By Will Schube · October 23, 2017 Merch for this release:
Vinyl LP, Compact Disc (CD)

To be a fan of Godspeed You! Black Emperor is to submit yourself fully to their whimsy. The Canadian band—featuring nine members, one of whom’s sole job is handling film projections at their live shows—have made a career out of mystery, shrouding any sort of personality beneath layers of post-rock haze and climactic melodic builds. The group, led by Efrim Menuck, have focused their identity on a lack of individual characters. This is a collective in the strictest sense of the word. Every moment is key, every player essential. This anti-ego is an ego in and of itself, but because the music Godspeed makes is so engrossing and powerful, any idea of individuals making these sounds cede to the greater experience of this massive organism moving as one unit.

Now is perhaps the best time to be a Godspeed fan. After a legendary three-album run from 1997-2002, the group disappeared for 10 years, tending to other projects like Thee Silver Mt. Zion Memorial Orchestra. In 2012, Godspeed reemerged fully formed, announcing Allelujah! Don’t Bend! Ascend! two weeks before its release date. The album, 53 minutes spread across four songs, felt like a remarkable breath of fresh air in direct contrast to our typical media consumption. The same occurred in 2015 when the band released the shorter and slightly less even Asunder, Sweet and Other Distress. Carrying the momentum of these two strong, late-era releases, the Godspeed album event is less like spotting Bigfoot than ever before.

Luciferian Towers is a walloping album, a concept record about how fucked we are. As the band says, “eyes up and filled with dreadful joy—we aimed for wrong notes that explode.” The record begins with some of these missed notes, as album opener “Undoing A Luciferian Towers” finds the band tuning like an orchestra whose members took too many mushrooms before the show. The delicate shriek of bagpipes enter the fold, at first beautiful and pastoral, before effortlessly shifting to something more eerie, discordant, and noisy. Luciferian Towers is full of such moments. It’s an extremely uncomfortable album, constantly shifting and playing with expectations of the ways we expect post-rock songs to move.

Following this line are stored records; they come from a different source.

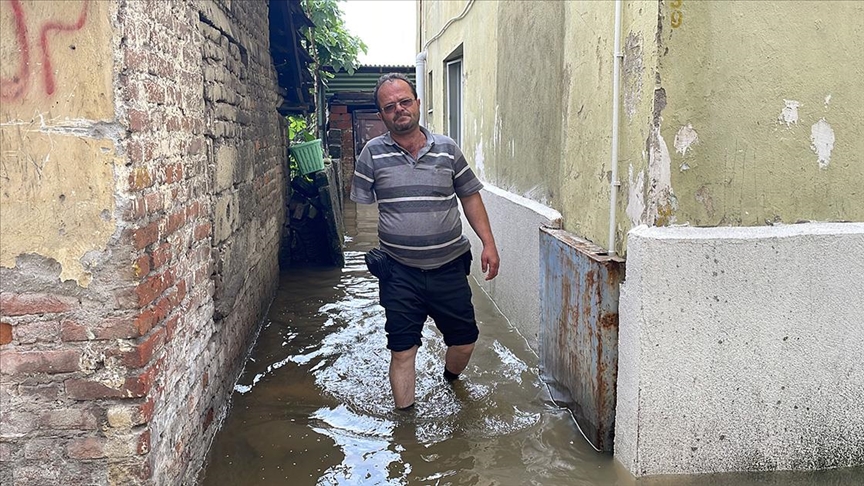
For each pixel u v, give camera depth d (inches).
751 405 113.3
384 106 137.6
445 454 127.7
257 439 134.6
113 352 87.6
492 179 246.1
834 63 110.2
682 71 106.3
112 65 83.1
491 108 245.3
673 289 108.3
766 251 109.0
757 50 107.7
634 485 112.7
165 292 100.5
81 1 81.4
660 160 107.9
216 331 139.9
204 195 130.7
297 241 314.0
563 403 145.1
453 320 151.0
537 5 176.2
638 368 110.3
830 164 112.5
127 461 89.3
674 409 111.8
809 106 110.4
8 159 82.9
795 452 116.0
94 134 83.7
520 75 199.5
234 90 169.3
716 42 106.5
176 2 111.0
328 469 122.4
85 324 86.9
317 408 150.3
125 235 86.5
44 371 86.9
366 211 540.7
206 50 136.0
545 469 121.0
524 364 173.9
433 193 140.9
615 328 120.4
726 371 111.7
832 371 114.3
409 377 147.4
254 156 204.4
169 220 104.1
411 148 142.8
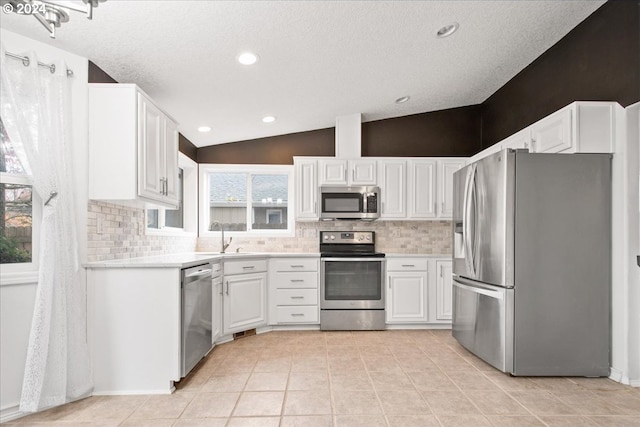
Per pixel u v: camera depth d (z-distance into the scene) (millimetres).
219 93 2957
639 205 2299
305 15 2076
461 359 2781
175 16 1911
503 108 3793
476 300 2723
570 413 1910
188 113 3312
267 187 4445
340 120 4066
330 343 3205
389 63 2887
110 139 2191
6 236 1897
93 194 2184
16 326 1876
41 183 1865
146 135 2320
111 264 2131
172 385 2191
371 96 3557
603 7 2459
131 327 2156
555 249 2402
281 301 3654
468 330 2846
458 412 1924
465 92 3898
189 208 4176
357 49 2574
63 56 2104
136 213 2875
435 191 3996
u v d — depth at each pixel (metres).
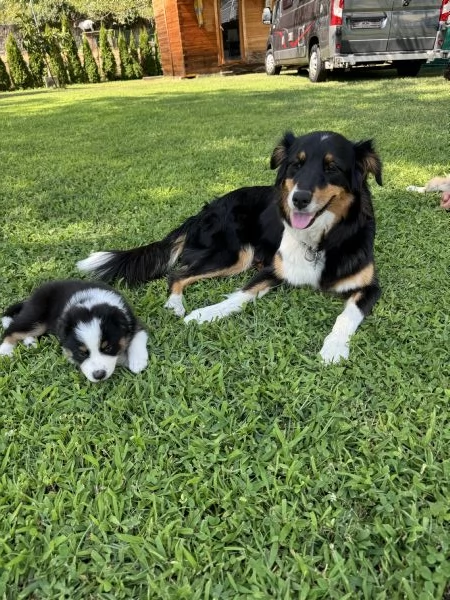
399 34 7.74
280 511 1.15
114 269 2.30
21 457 1.36
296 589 1.00
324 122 5.28
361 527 1.11
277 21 10.71
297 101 6.88
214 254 2.32
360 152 2.03
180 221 2.90
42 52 15.20
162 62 15.92
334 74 9.88
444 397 1.44
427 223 2.69
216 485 1.23
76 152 4.84
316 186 1.88
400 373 1.56
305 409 1.47
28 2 18.39
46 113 7.96
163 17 14.45
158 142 5.03
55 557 1.08
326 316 1.94
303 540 1.10
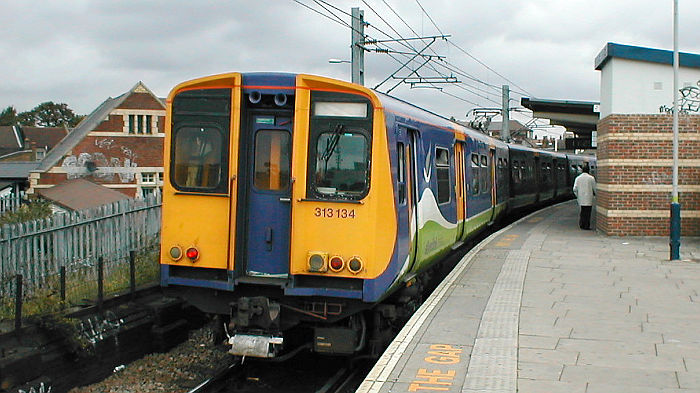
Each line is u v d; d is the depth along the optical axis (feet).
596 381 21.22
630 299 32.71
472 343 25.48
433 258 35.45
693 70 52.85
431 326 27.91
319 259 25.14
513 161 74.43
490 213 56.65
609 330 27.20
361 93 25.21
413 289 31.99
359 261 25.00
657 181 54.24
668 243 51.93
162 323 33.78
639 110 54.03
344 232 25.13
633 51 53.21
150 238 40.40
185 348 33.94
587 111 83.97
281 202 26.18
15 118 337.31
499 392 20.26
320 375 29.66
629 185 54.65
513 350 24.54
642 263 42.93
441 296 33.60
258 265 26.40
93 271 34.83
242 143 26.09
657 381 21.21
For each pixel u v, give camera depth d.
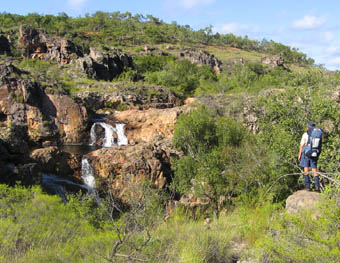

The album centers around “Bosses Hang” and “Anthem for No State,” each of which features three separate tracks. The latter is the album’s standout, a 13-minute scorcher that moves from delicate, contemplative isolation to full-band fireworks during its third part. “Anthem for No State, Pt. III” is a spaghetti Western thriller, the guitars perfectly twanged and the drums marching to the military beat of a zonked-out army.

A Godspeed You! Black Emperor album release isn’t the Internet-stopping happening it used to be; the occurrences are too common for us to freak out with each new announcement. But that seems to be the point highlighted by their early records. Whether they’re putting out new music every two years or every 10, this band, this music, is a thing to be celebrated, slowly. We’ll see ‘em again in a few years…maybe.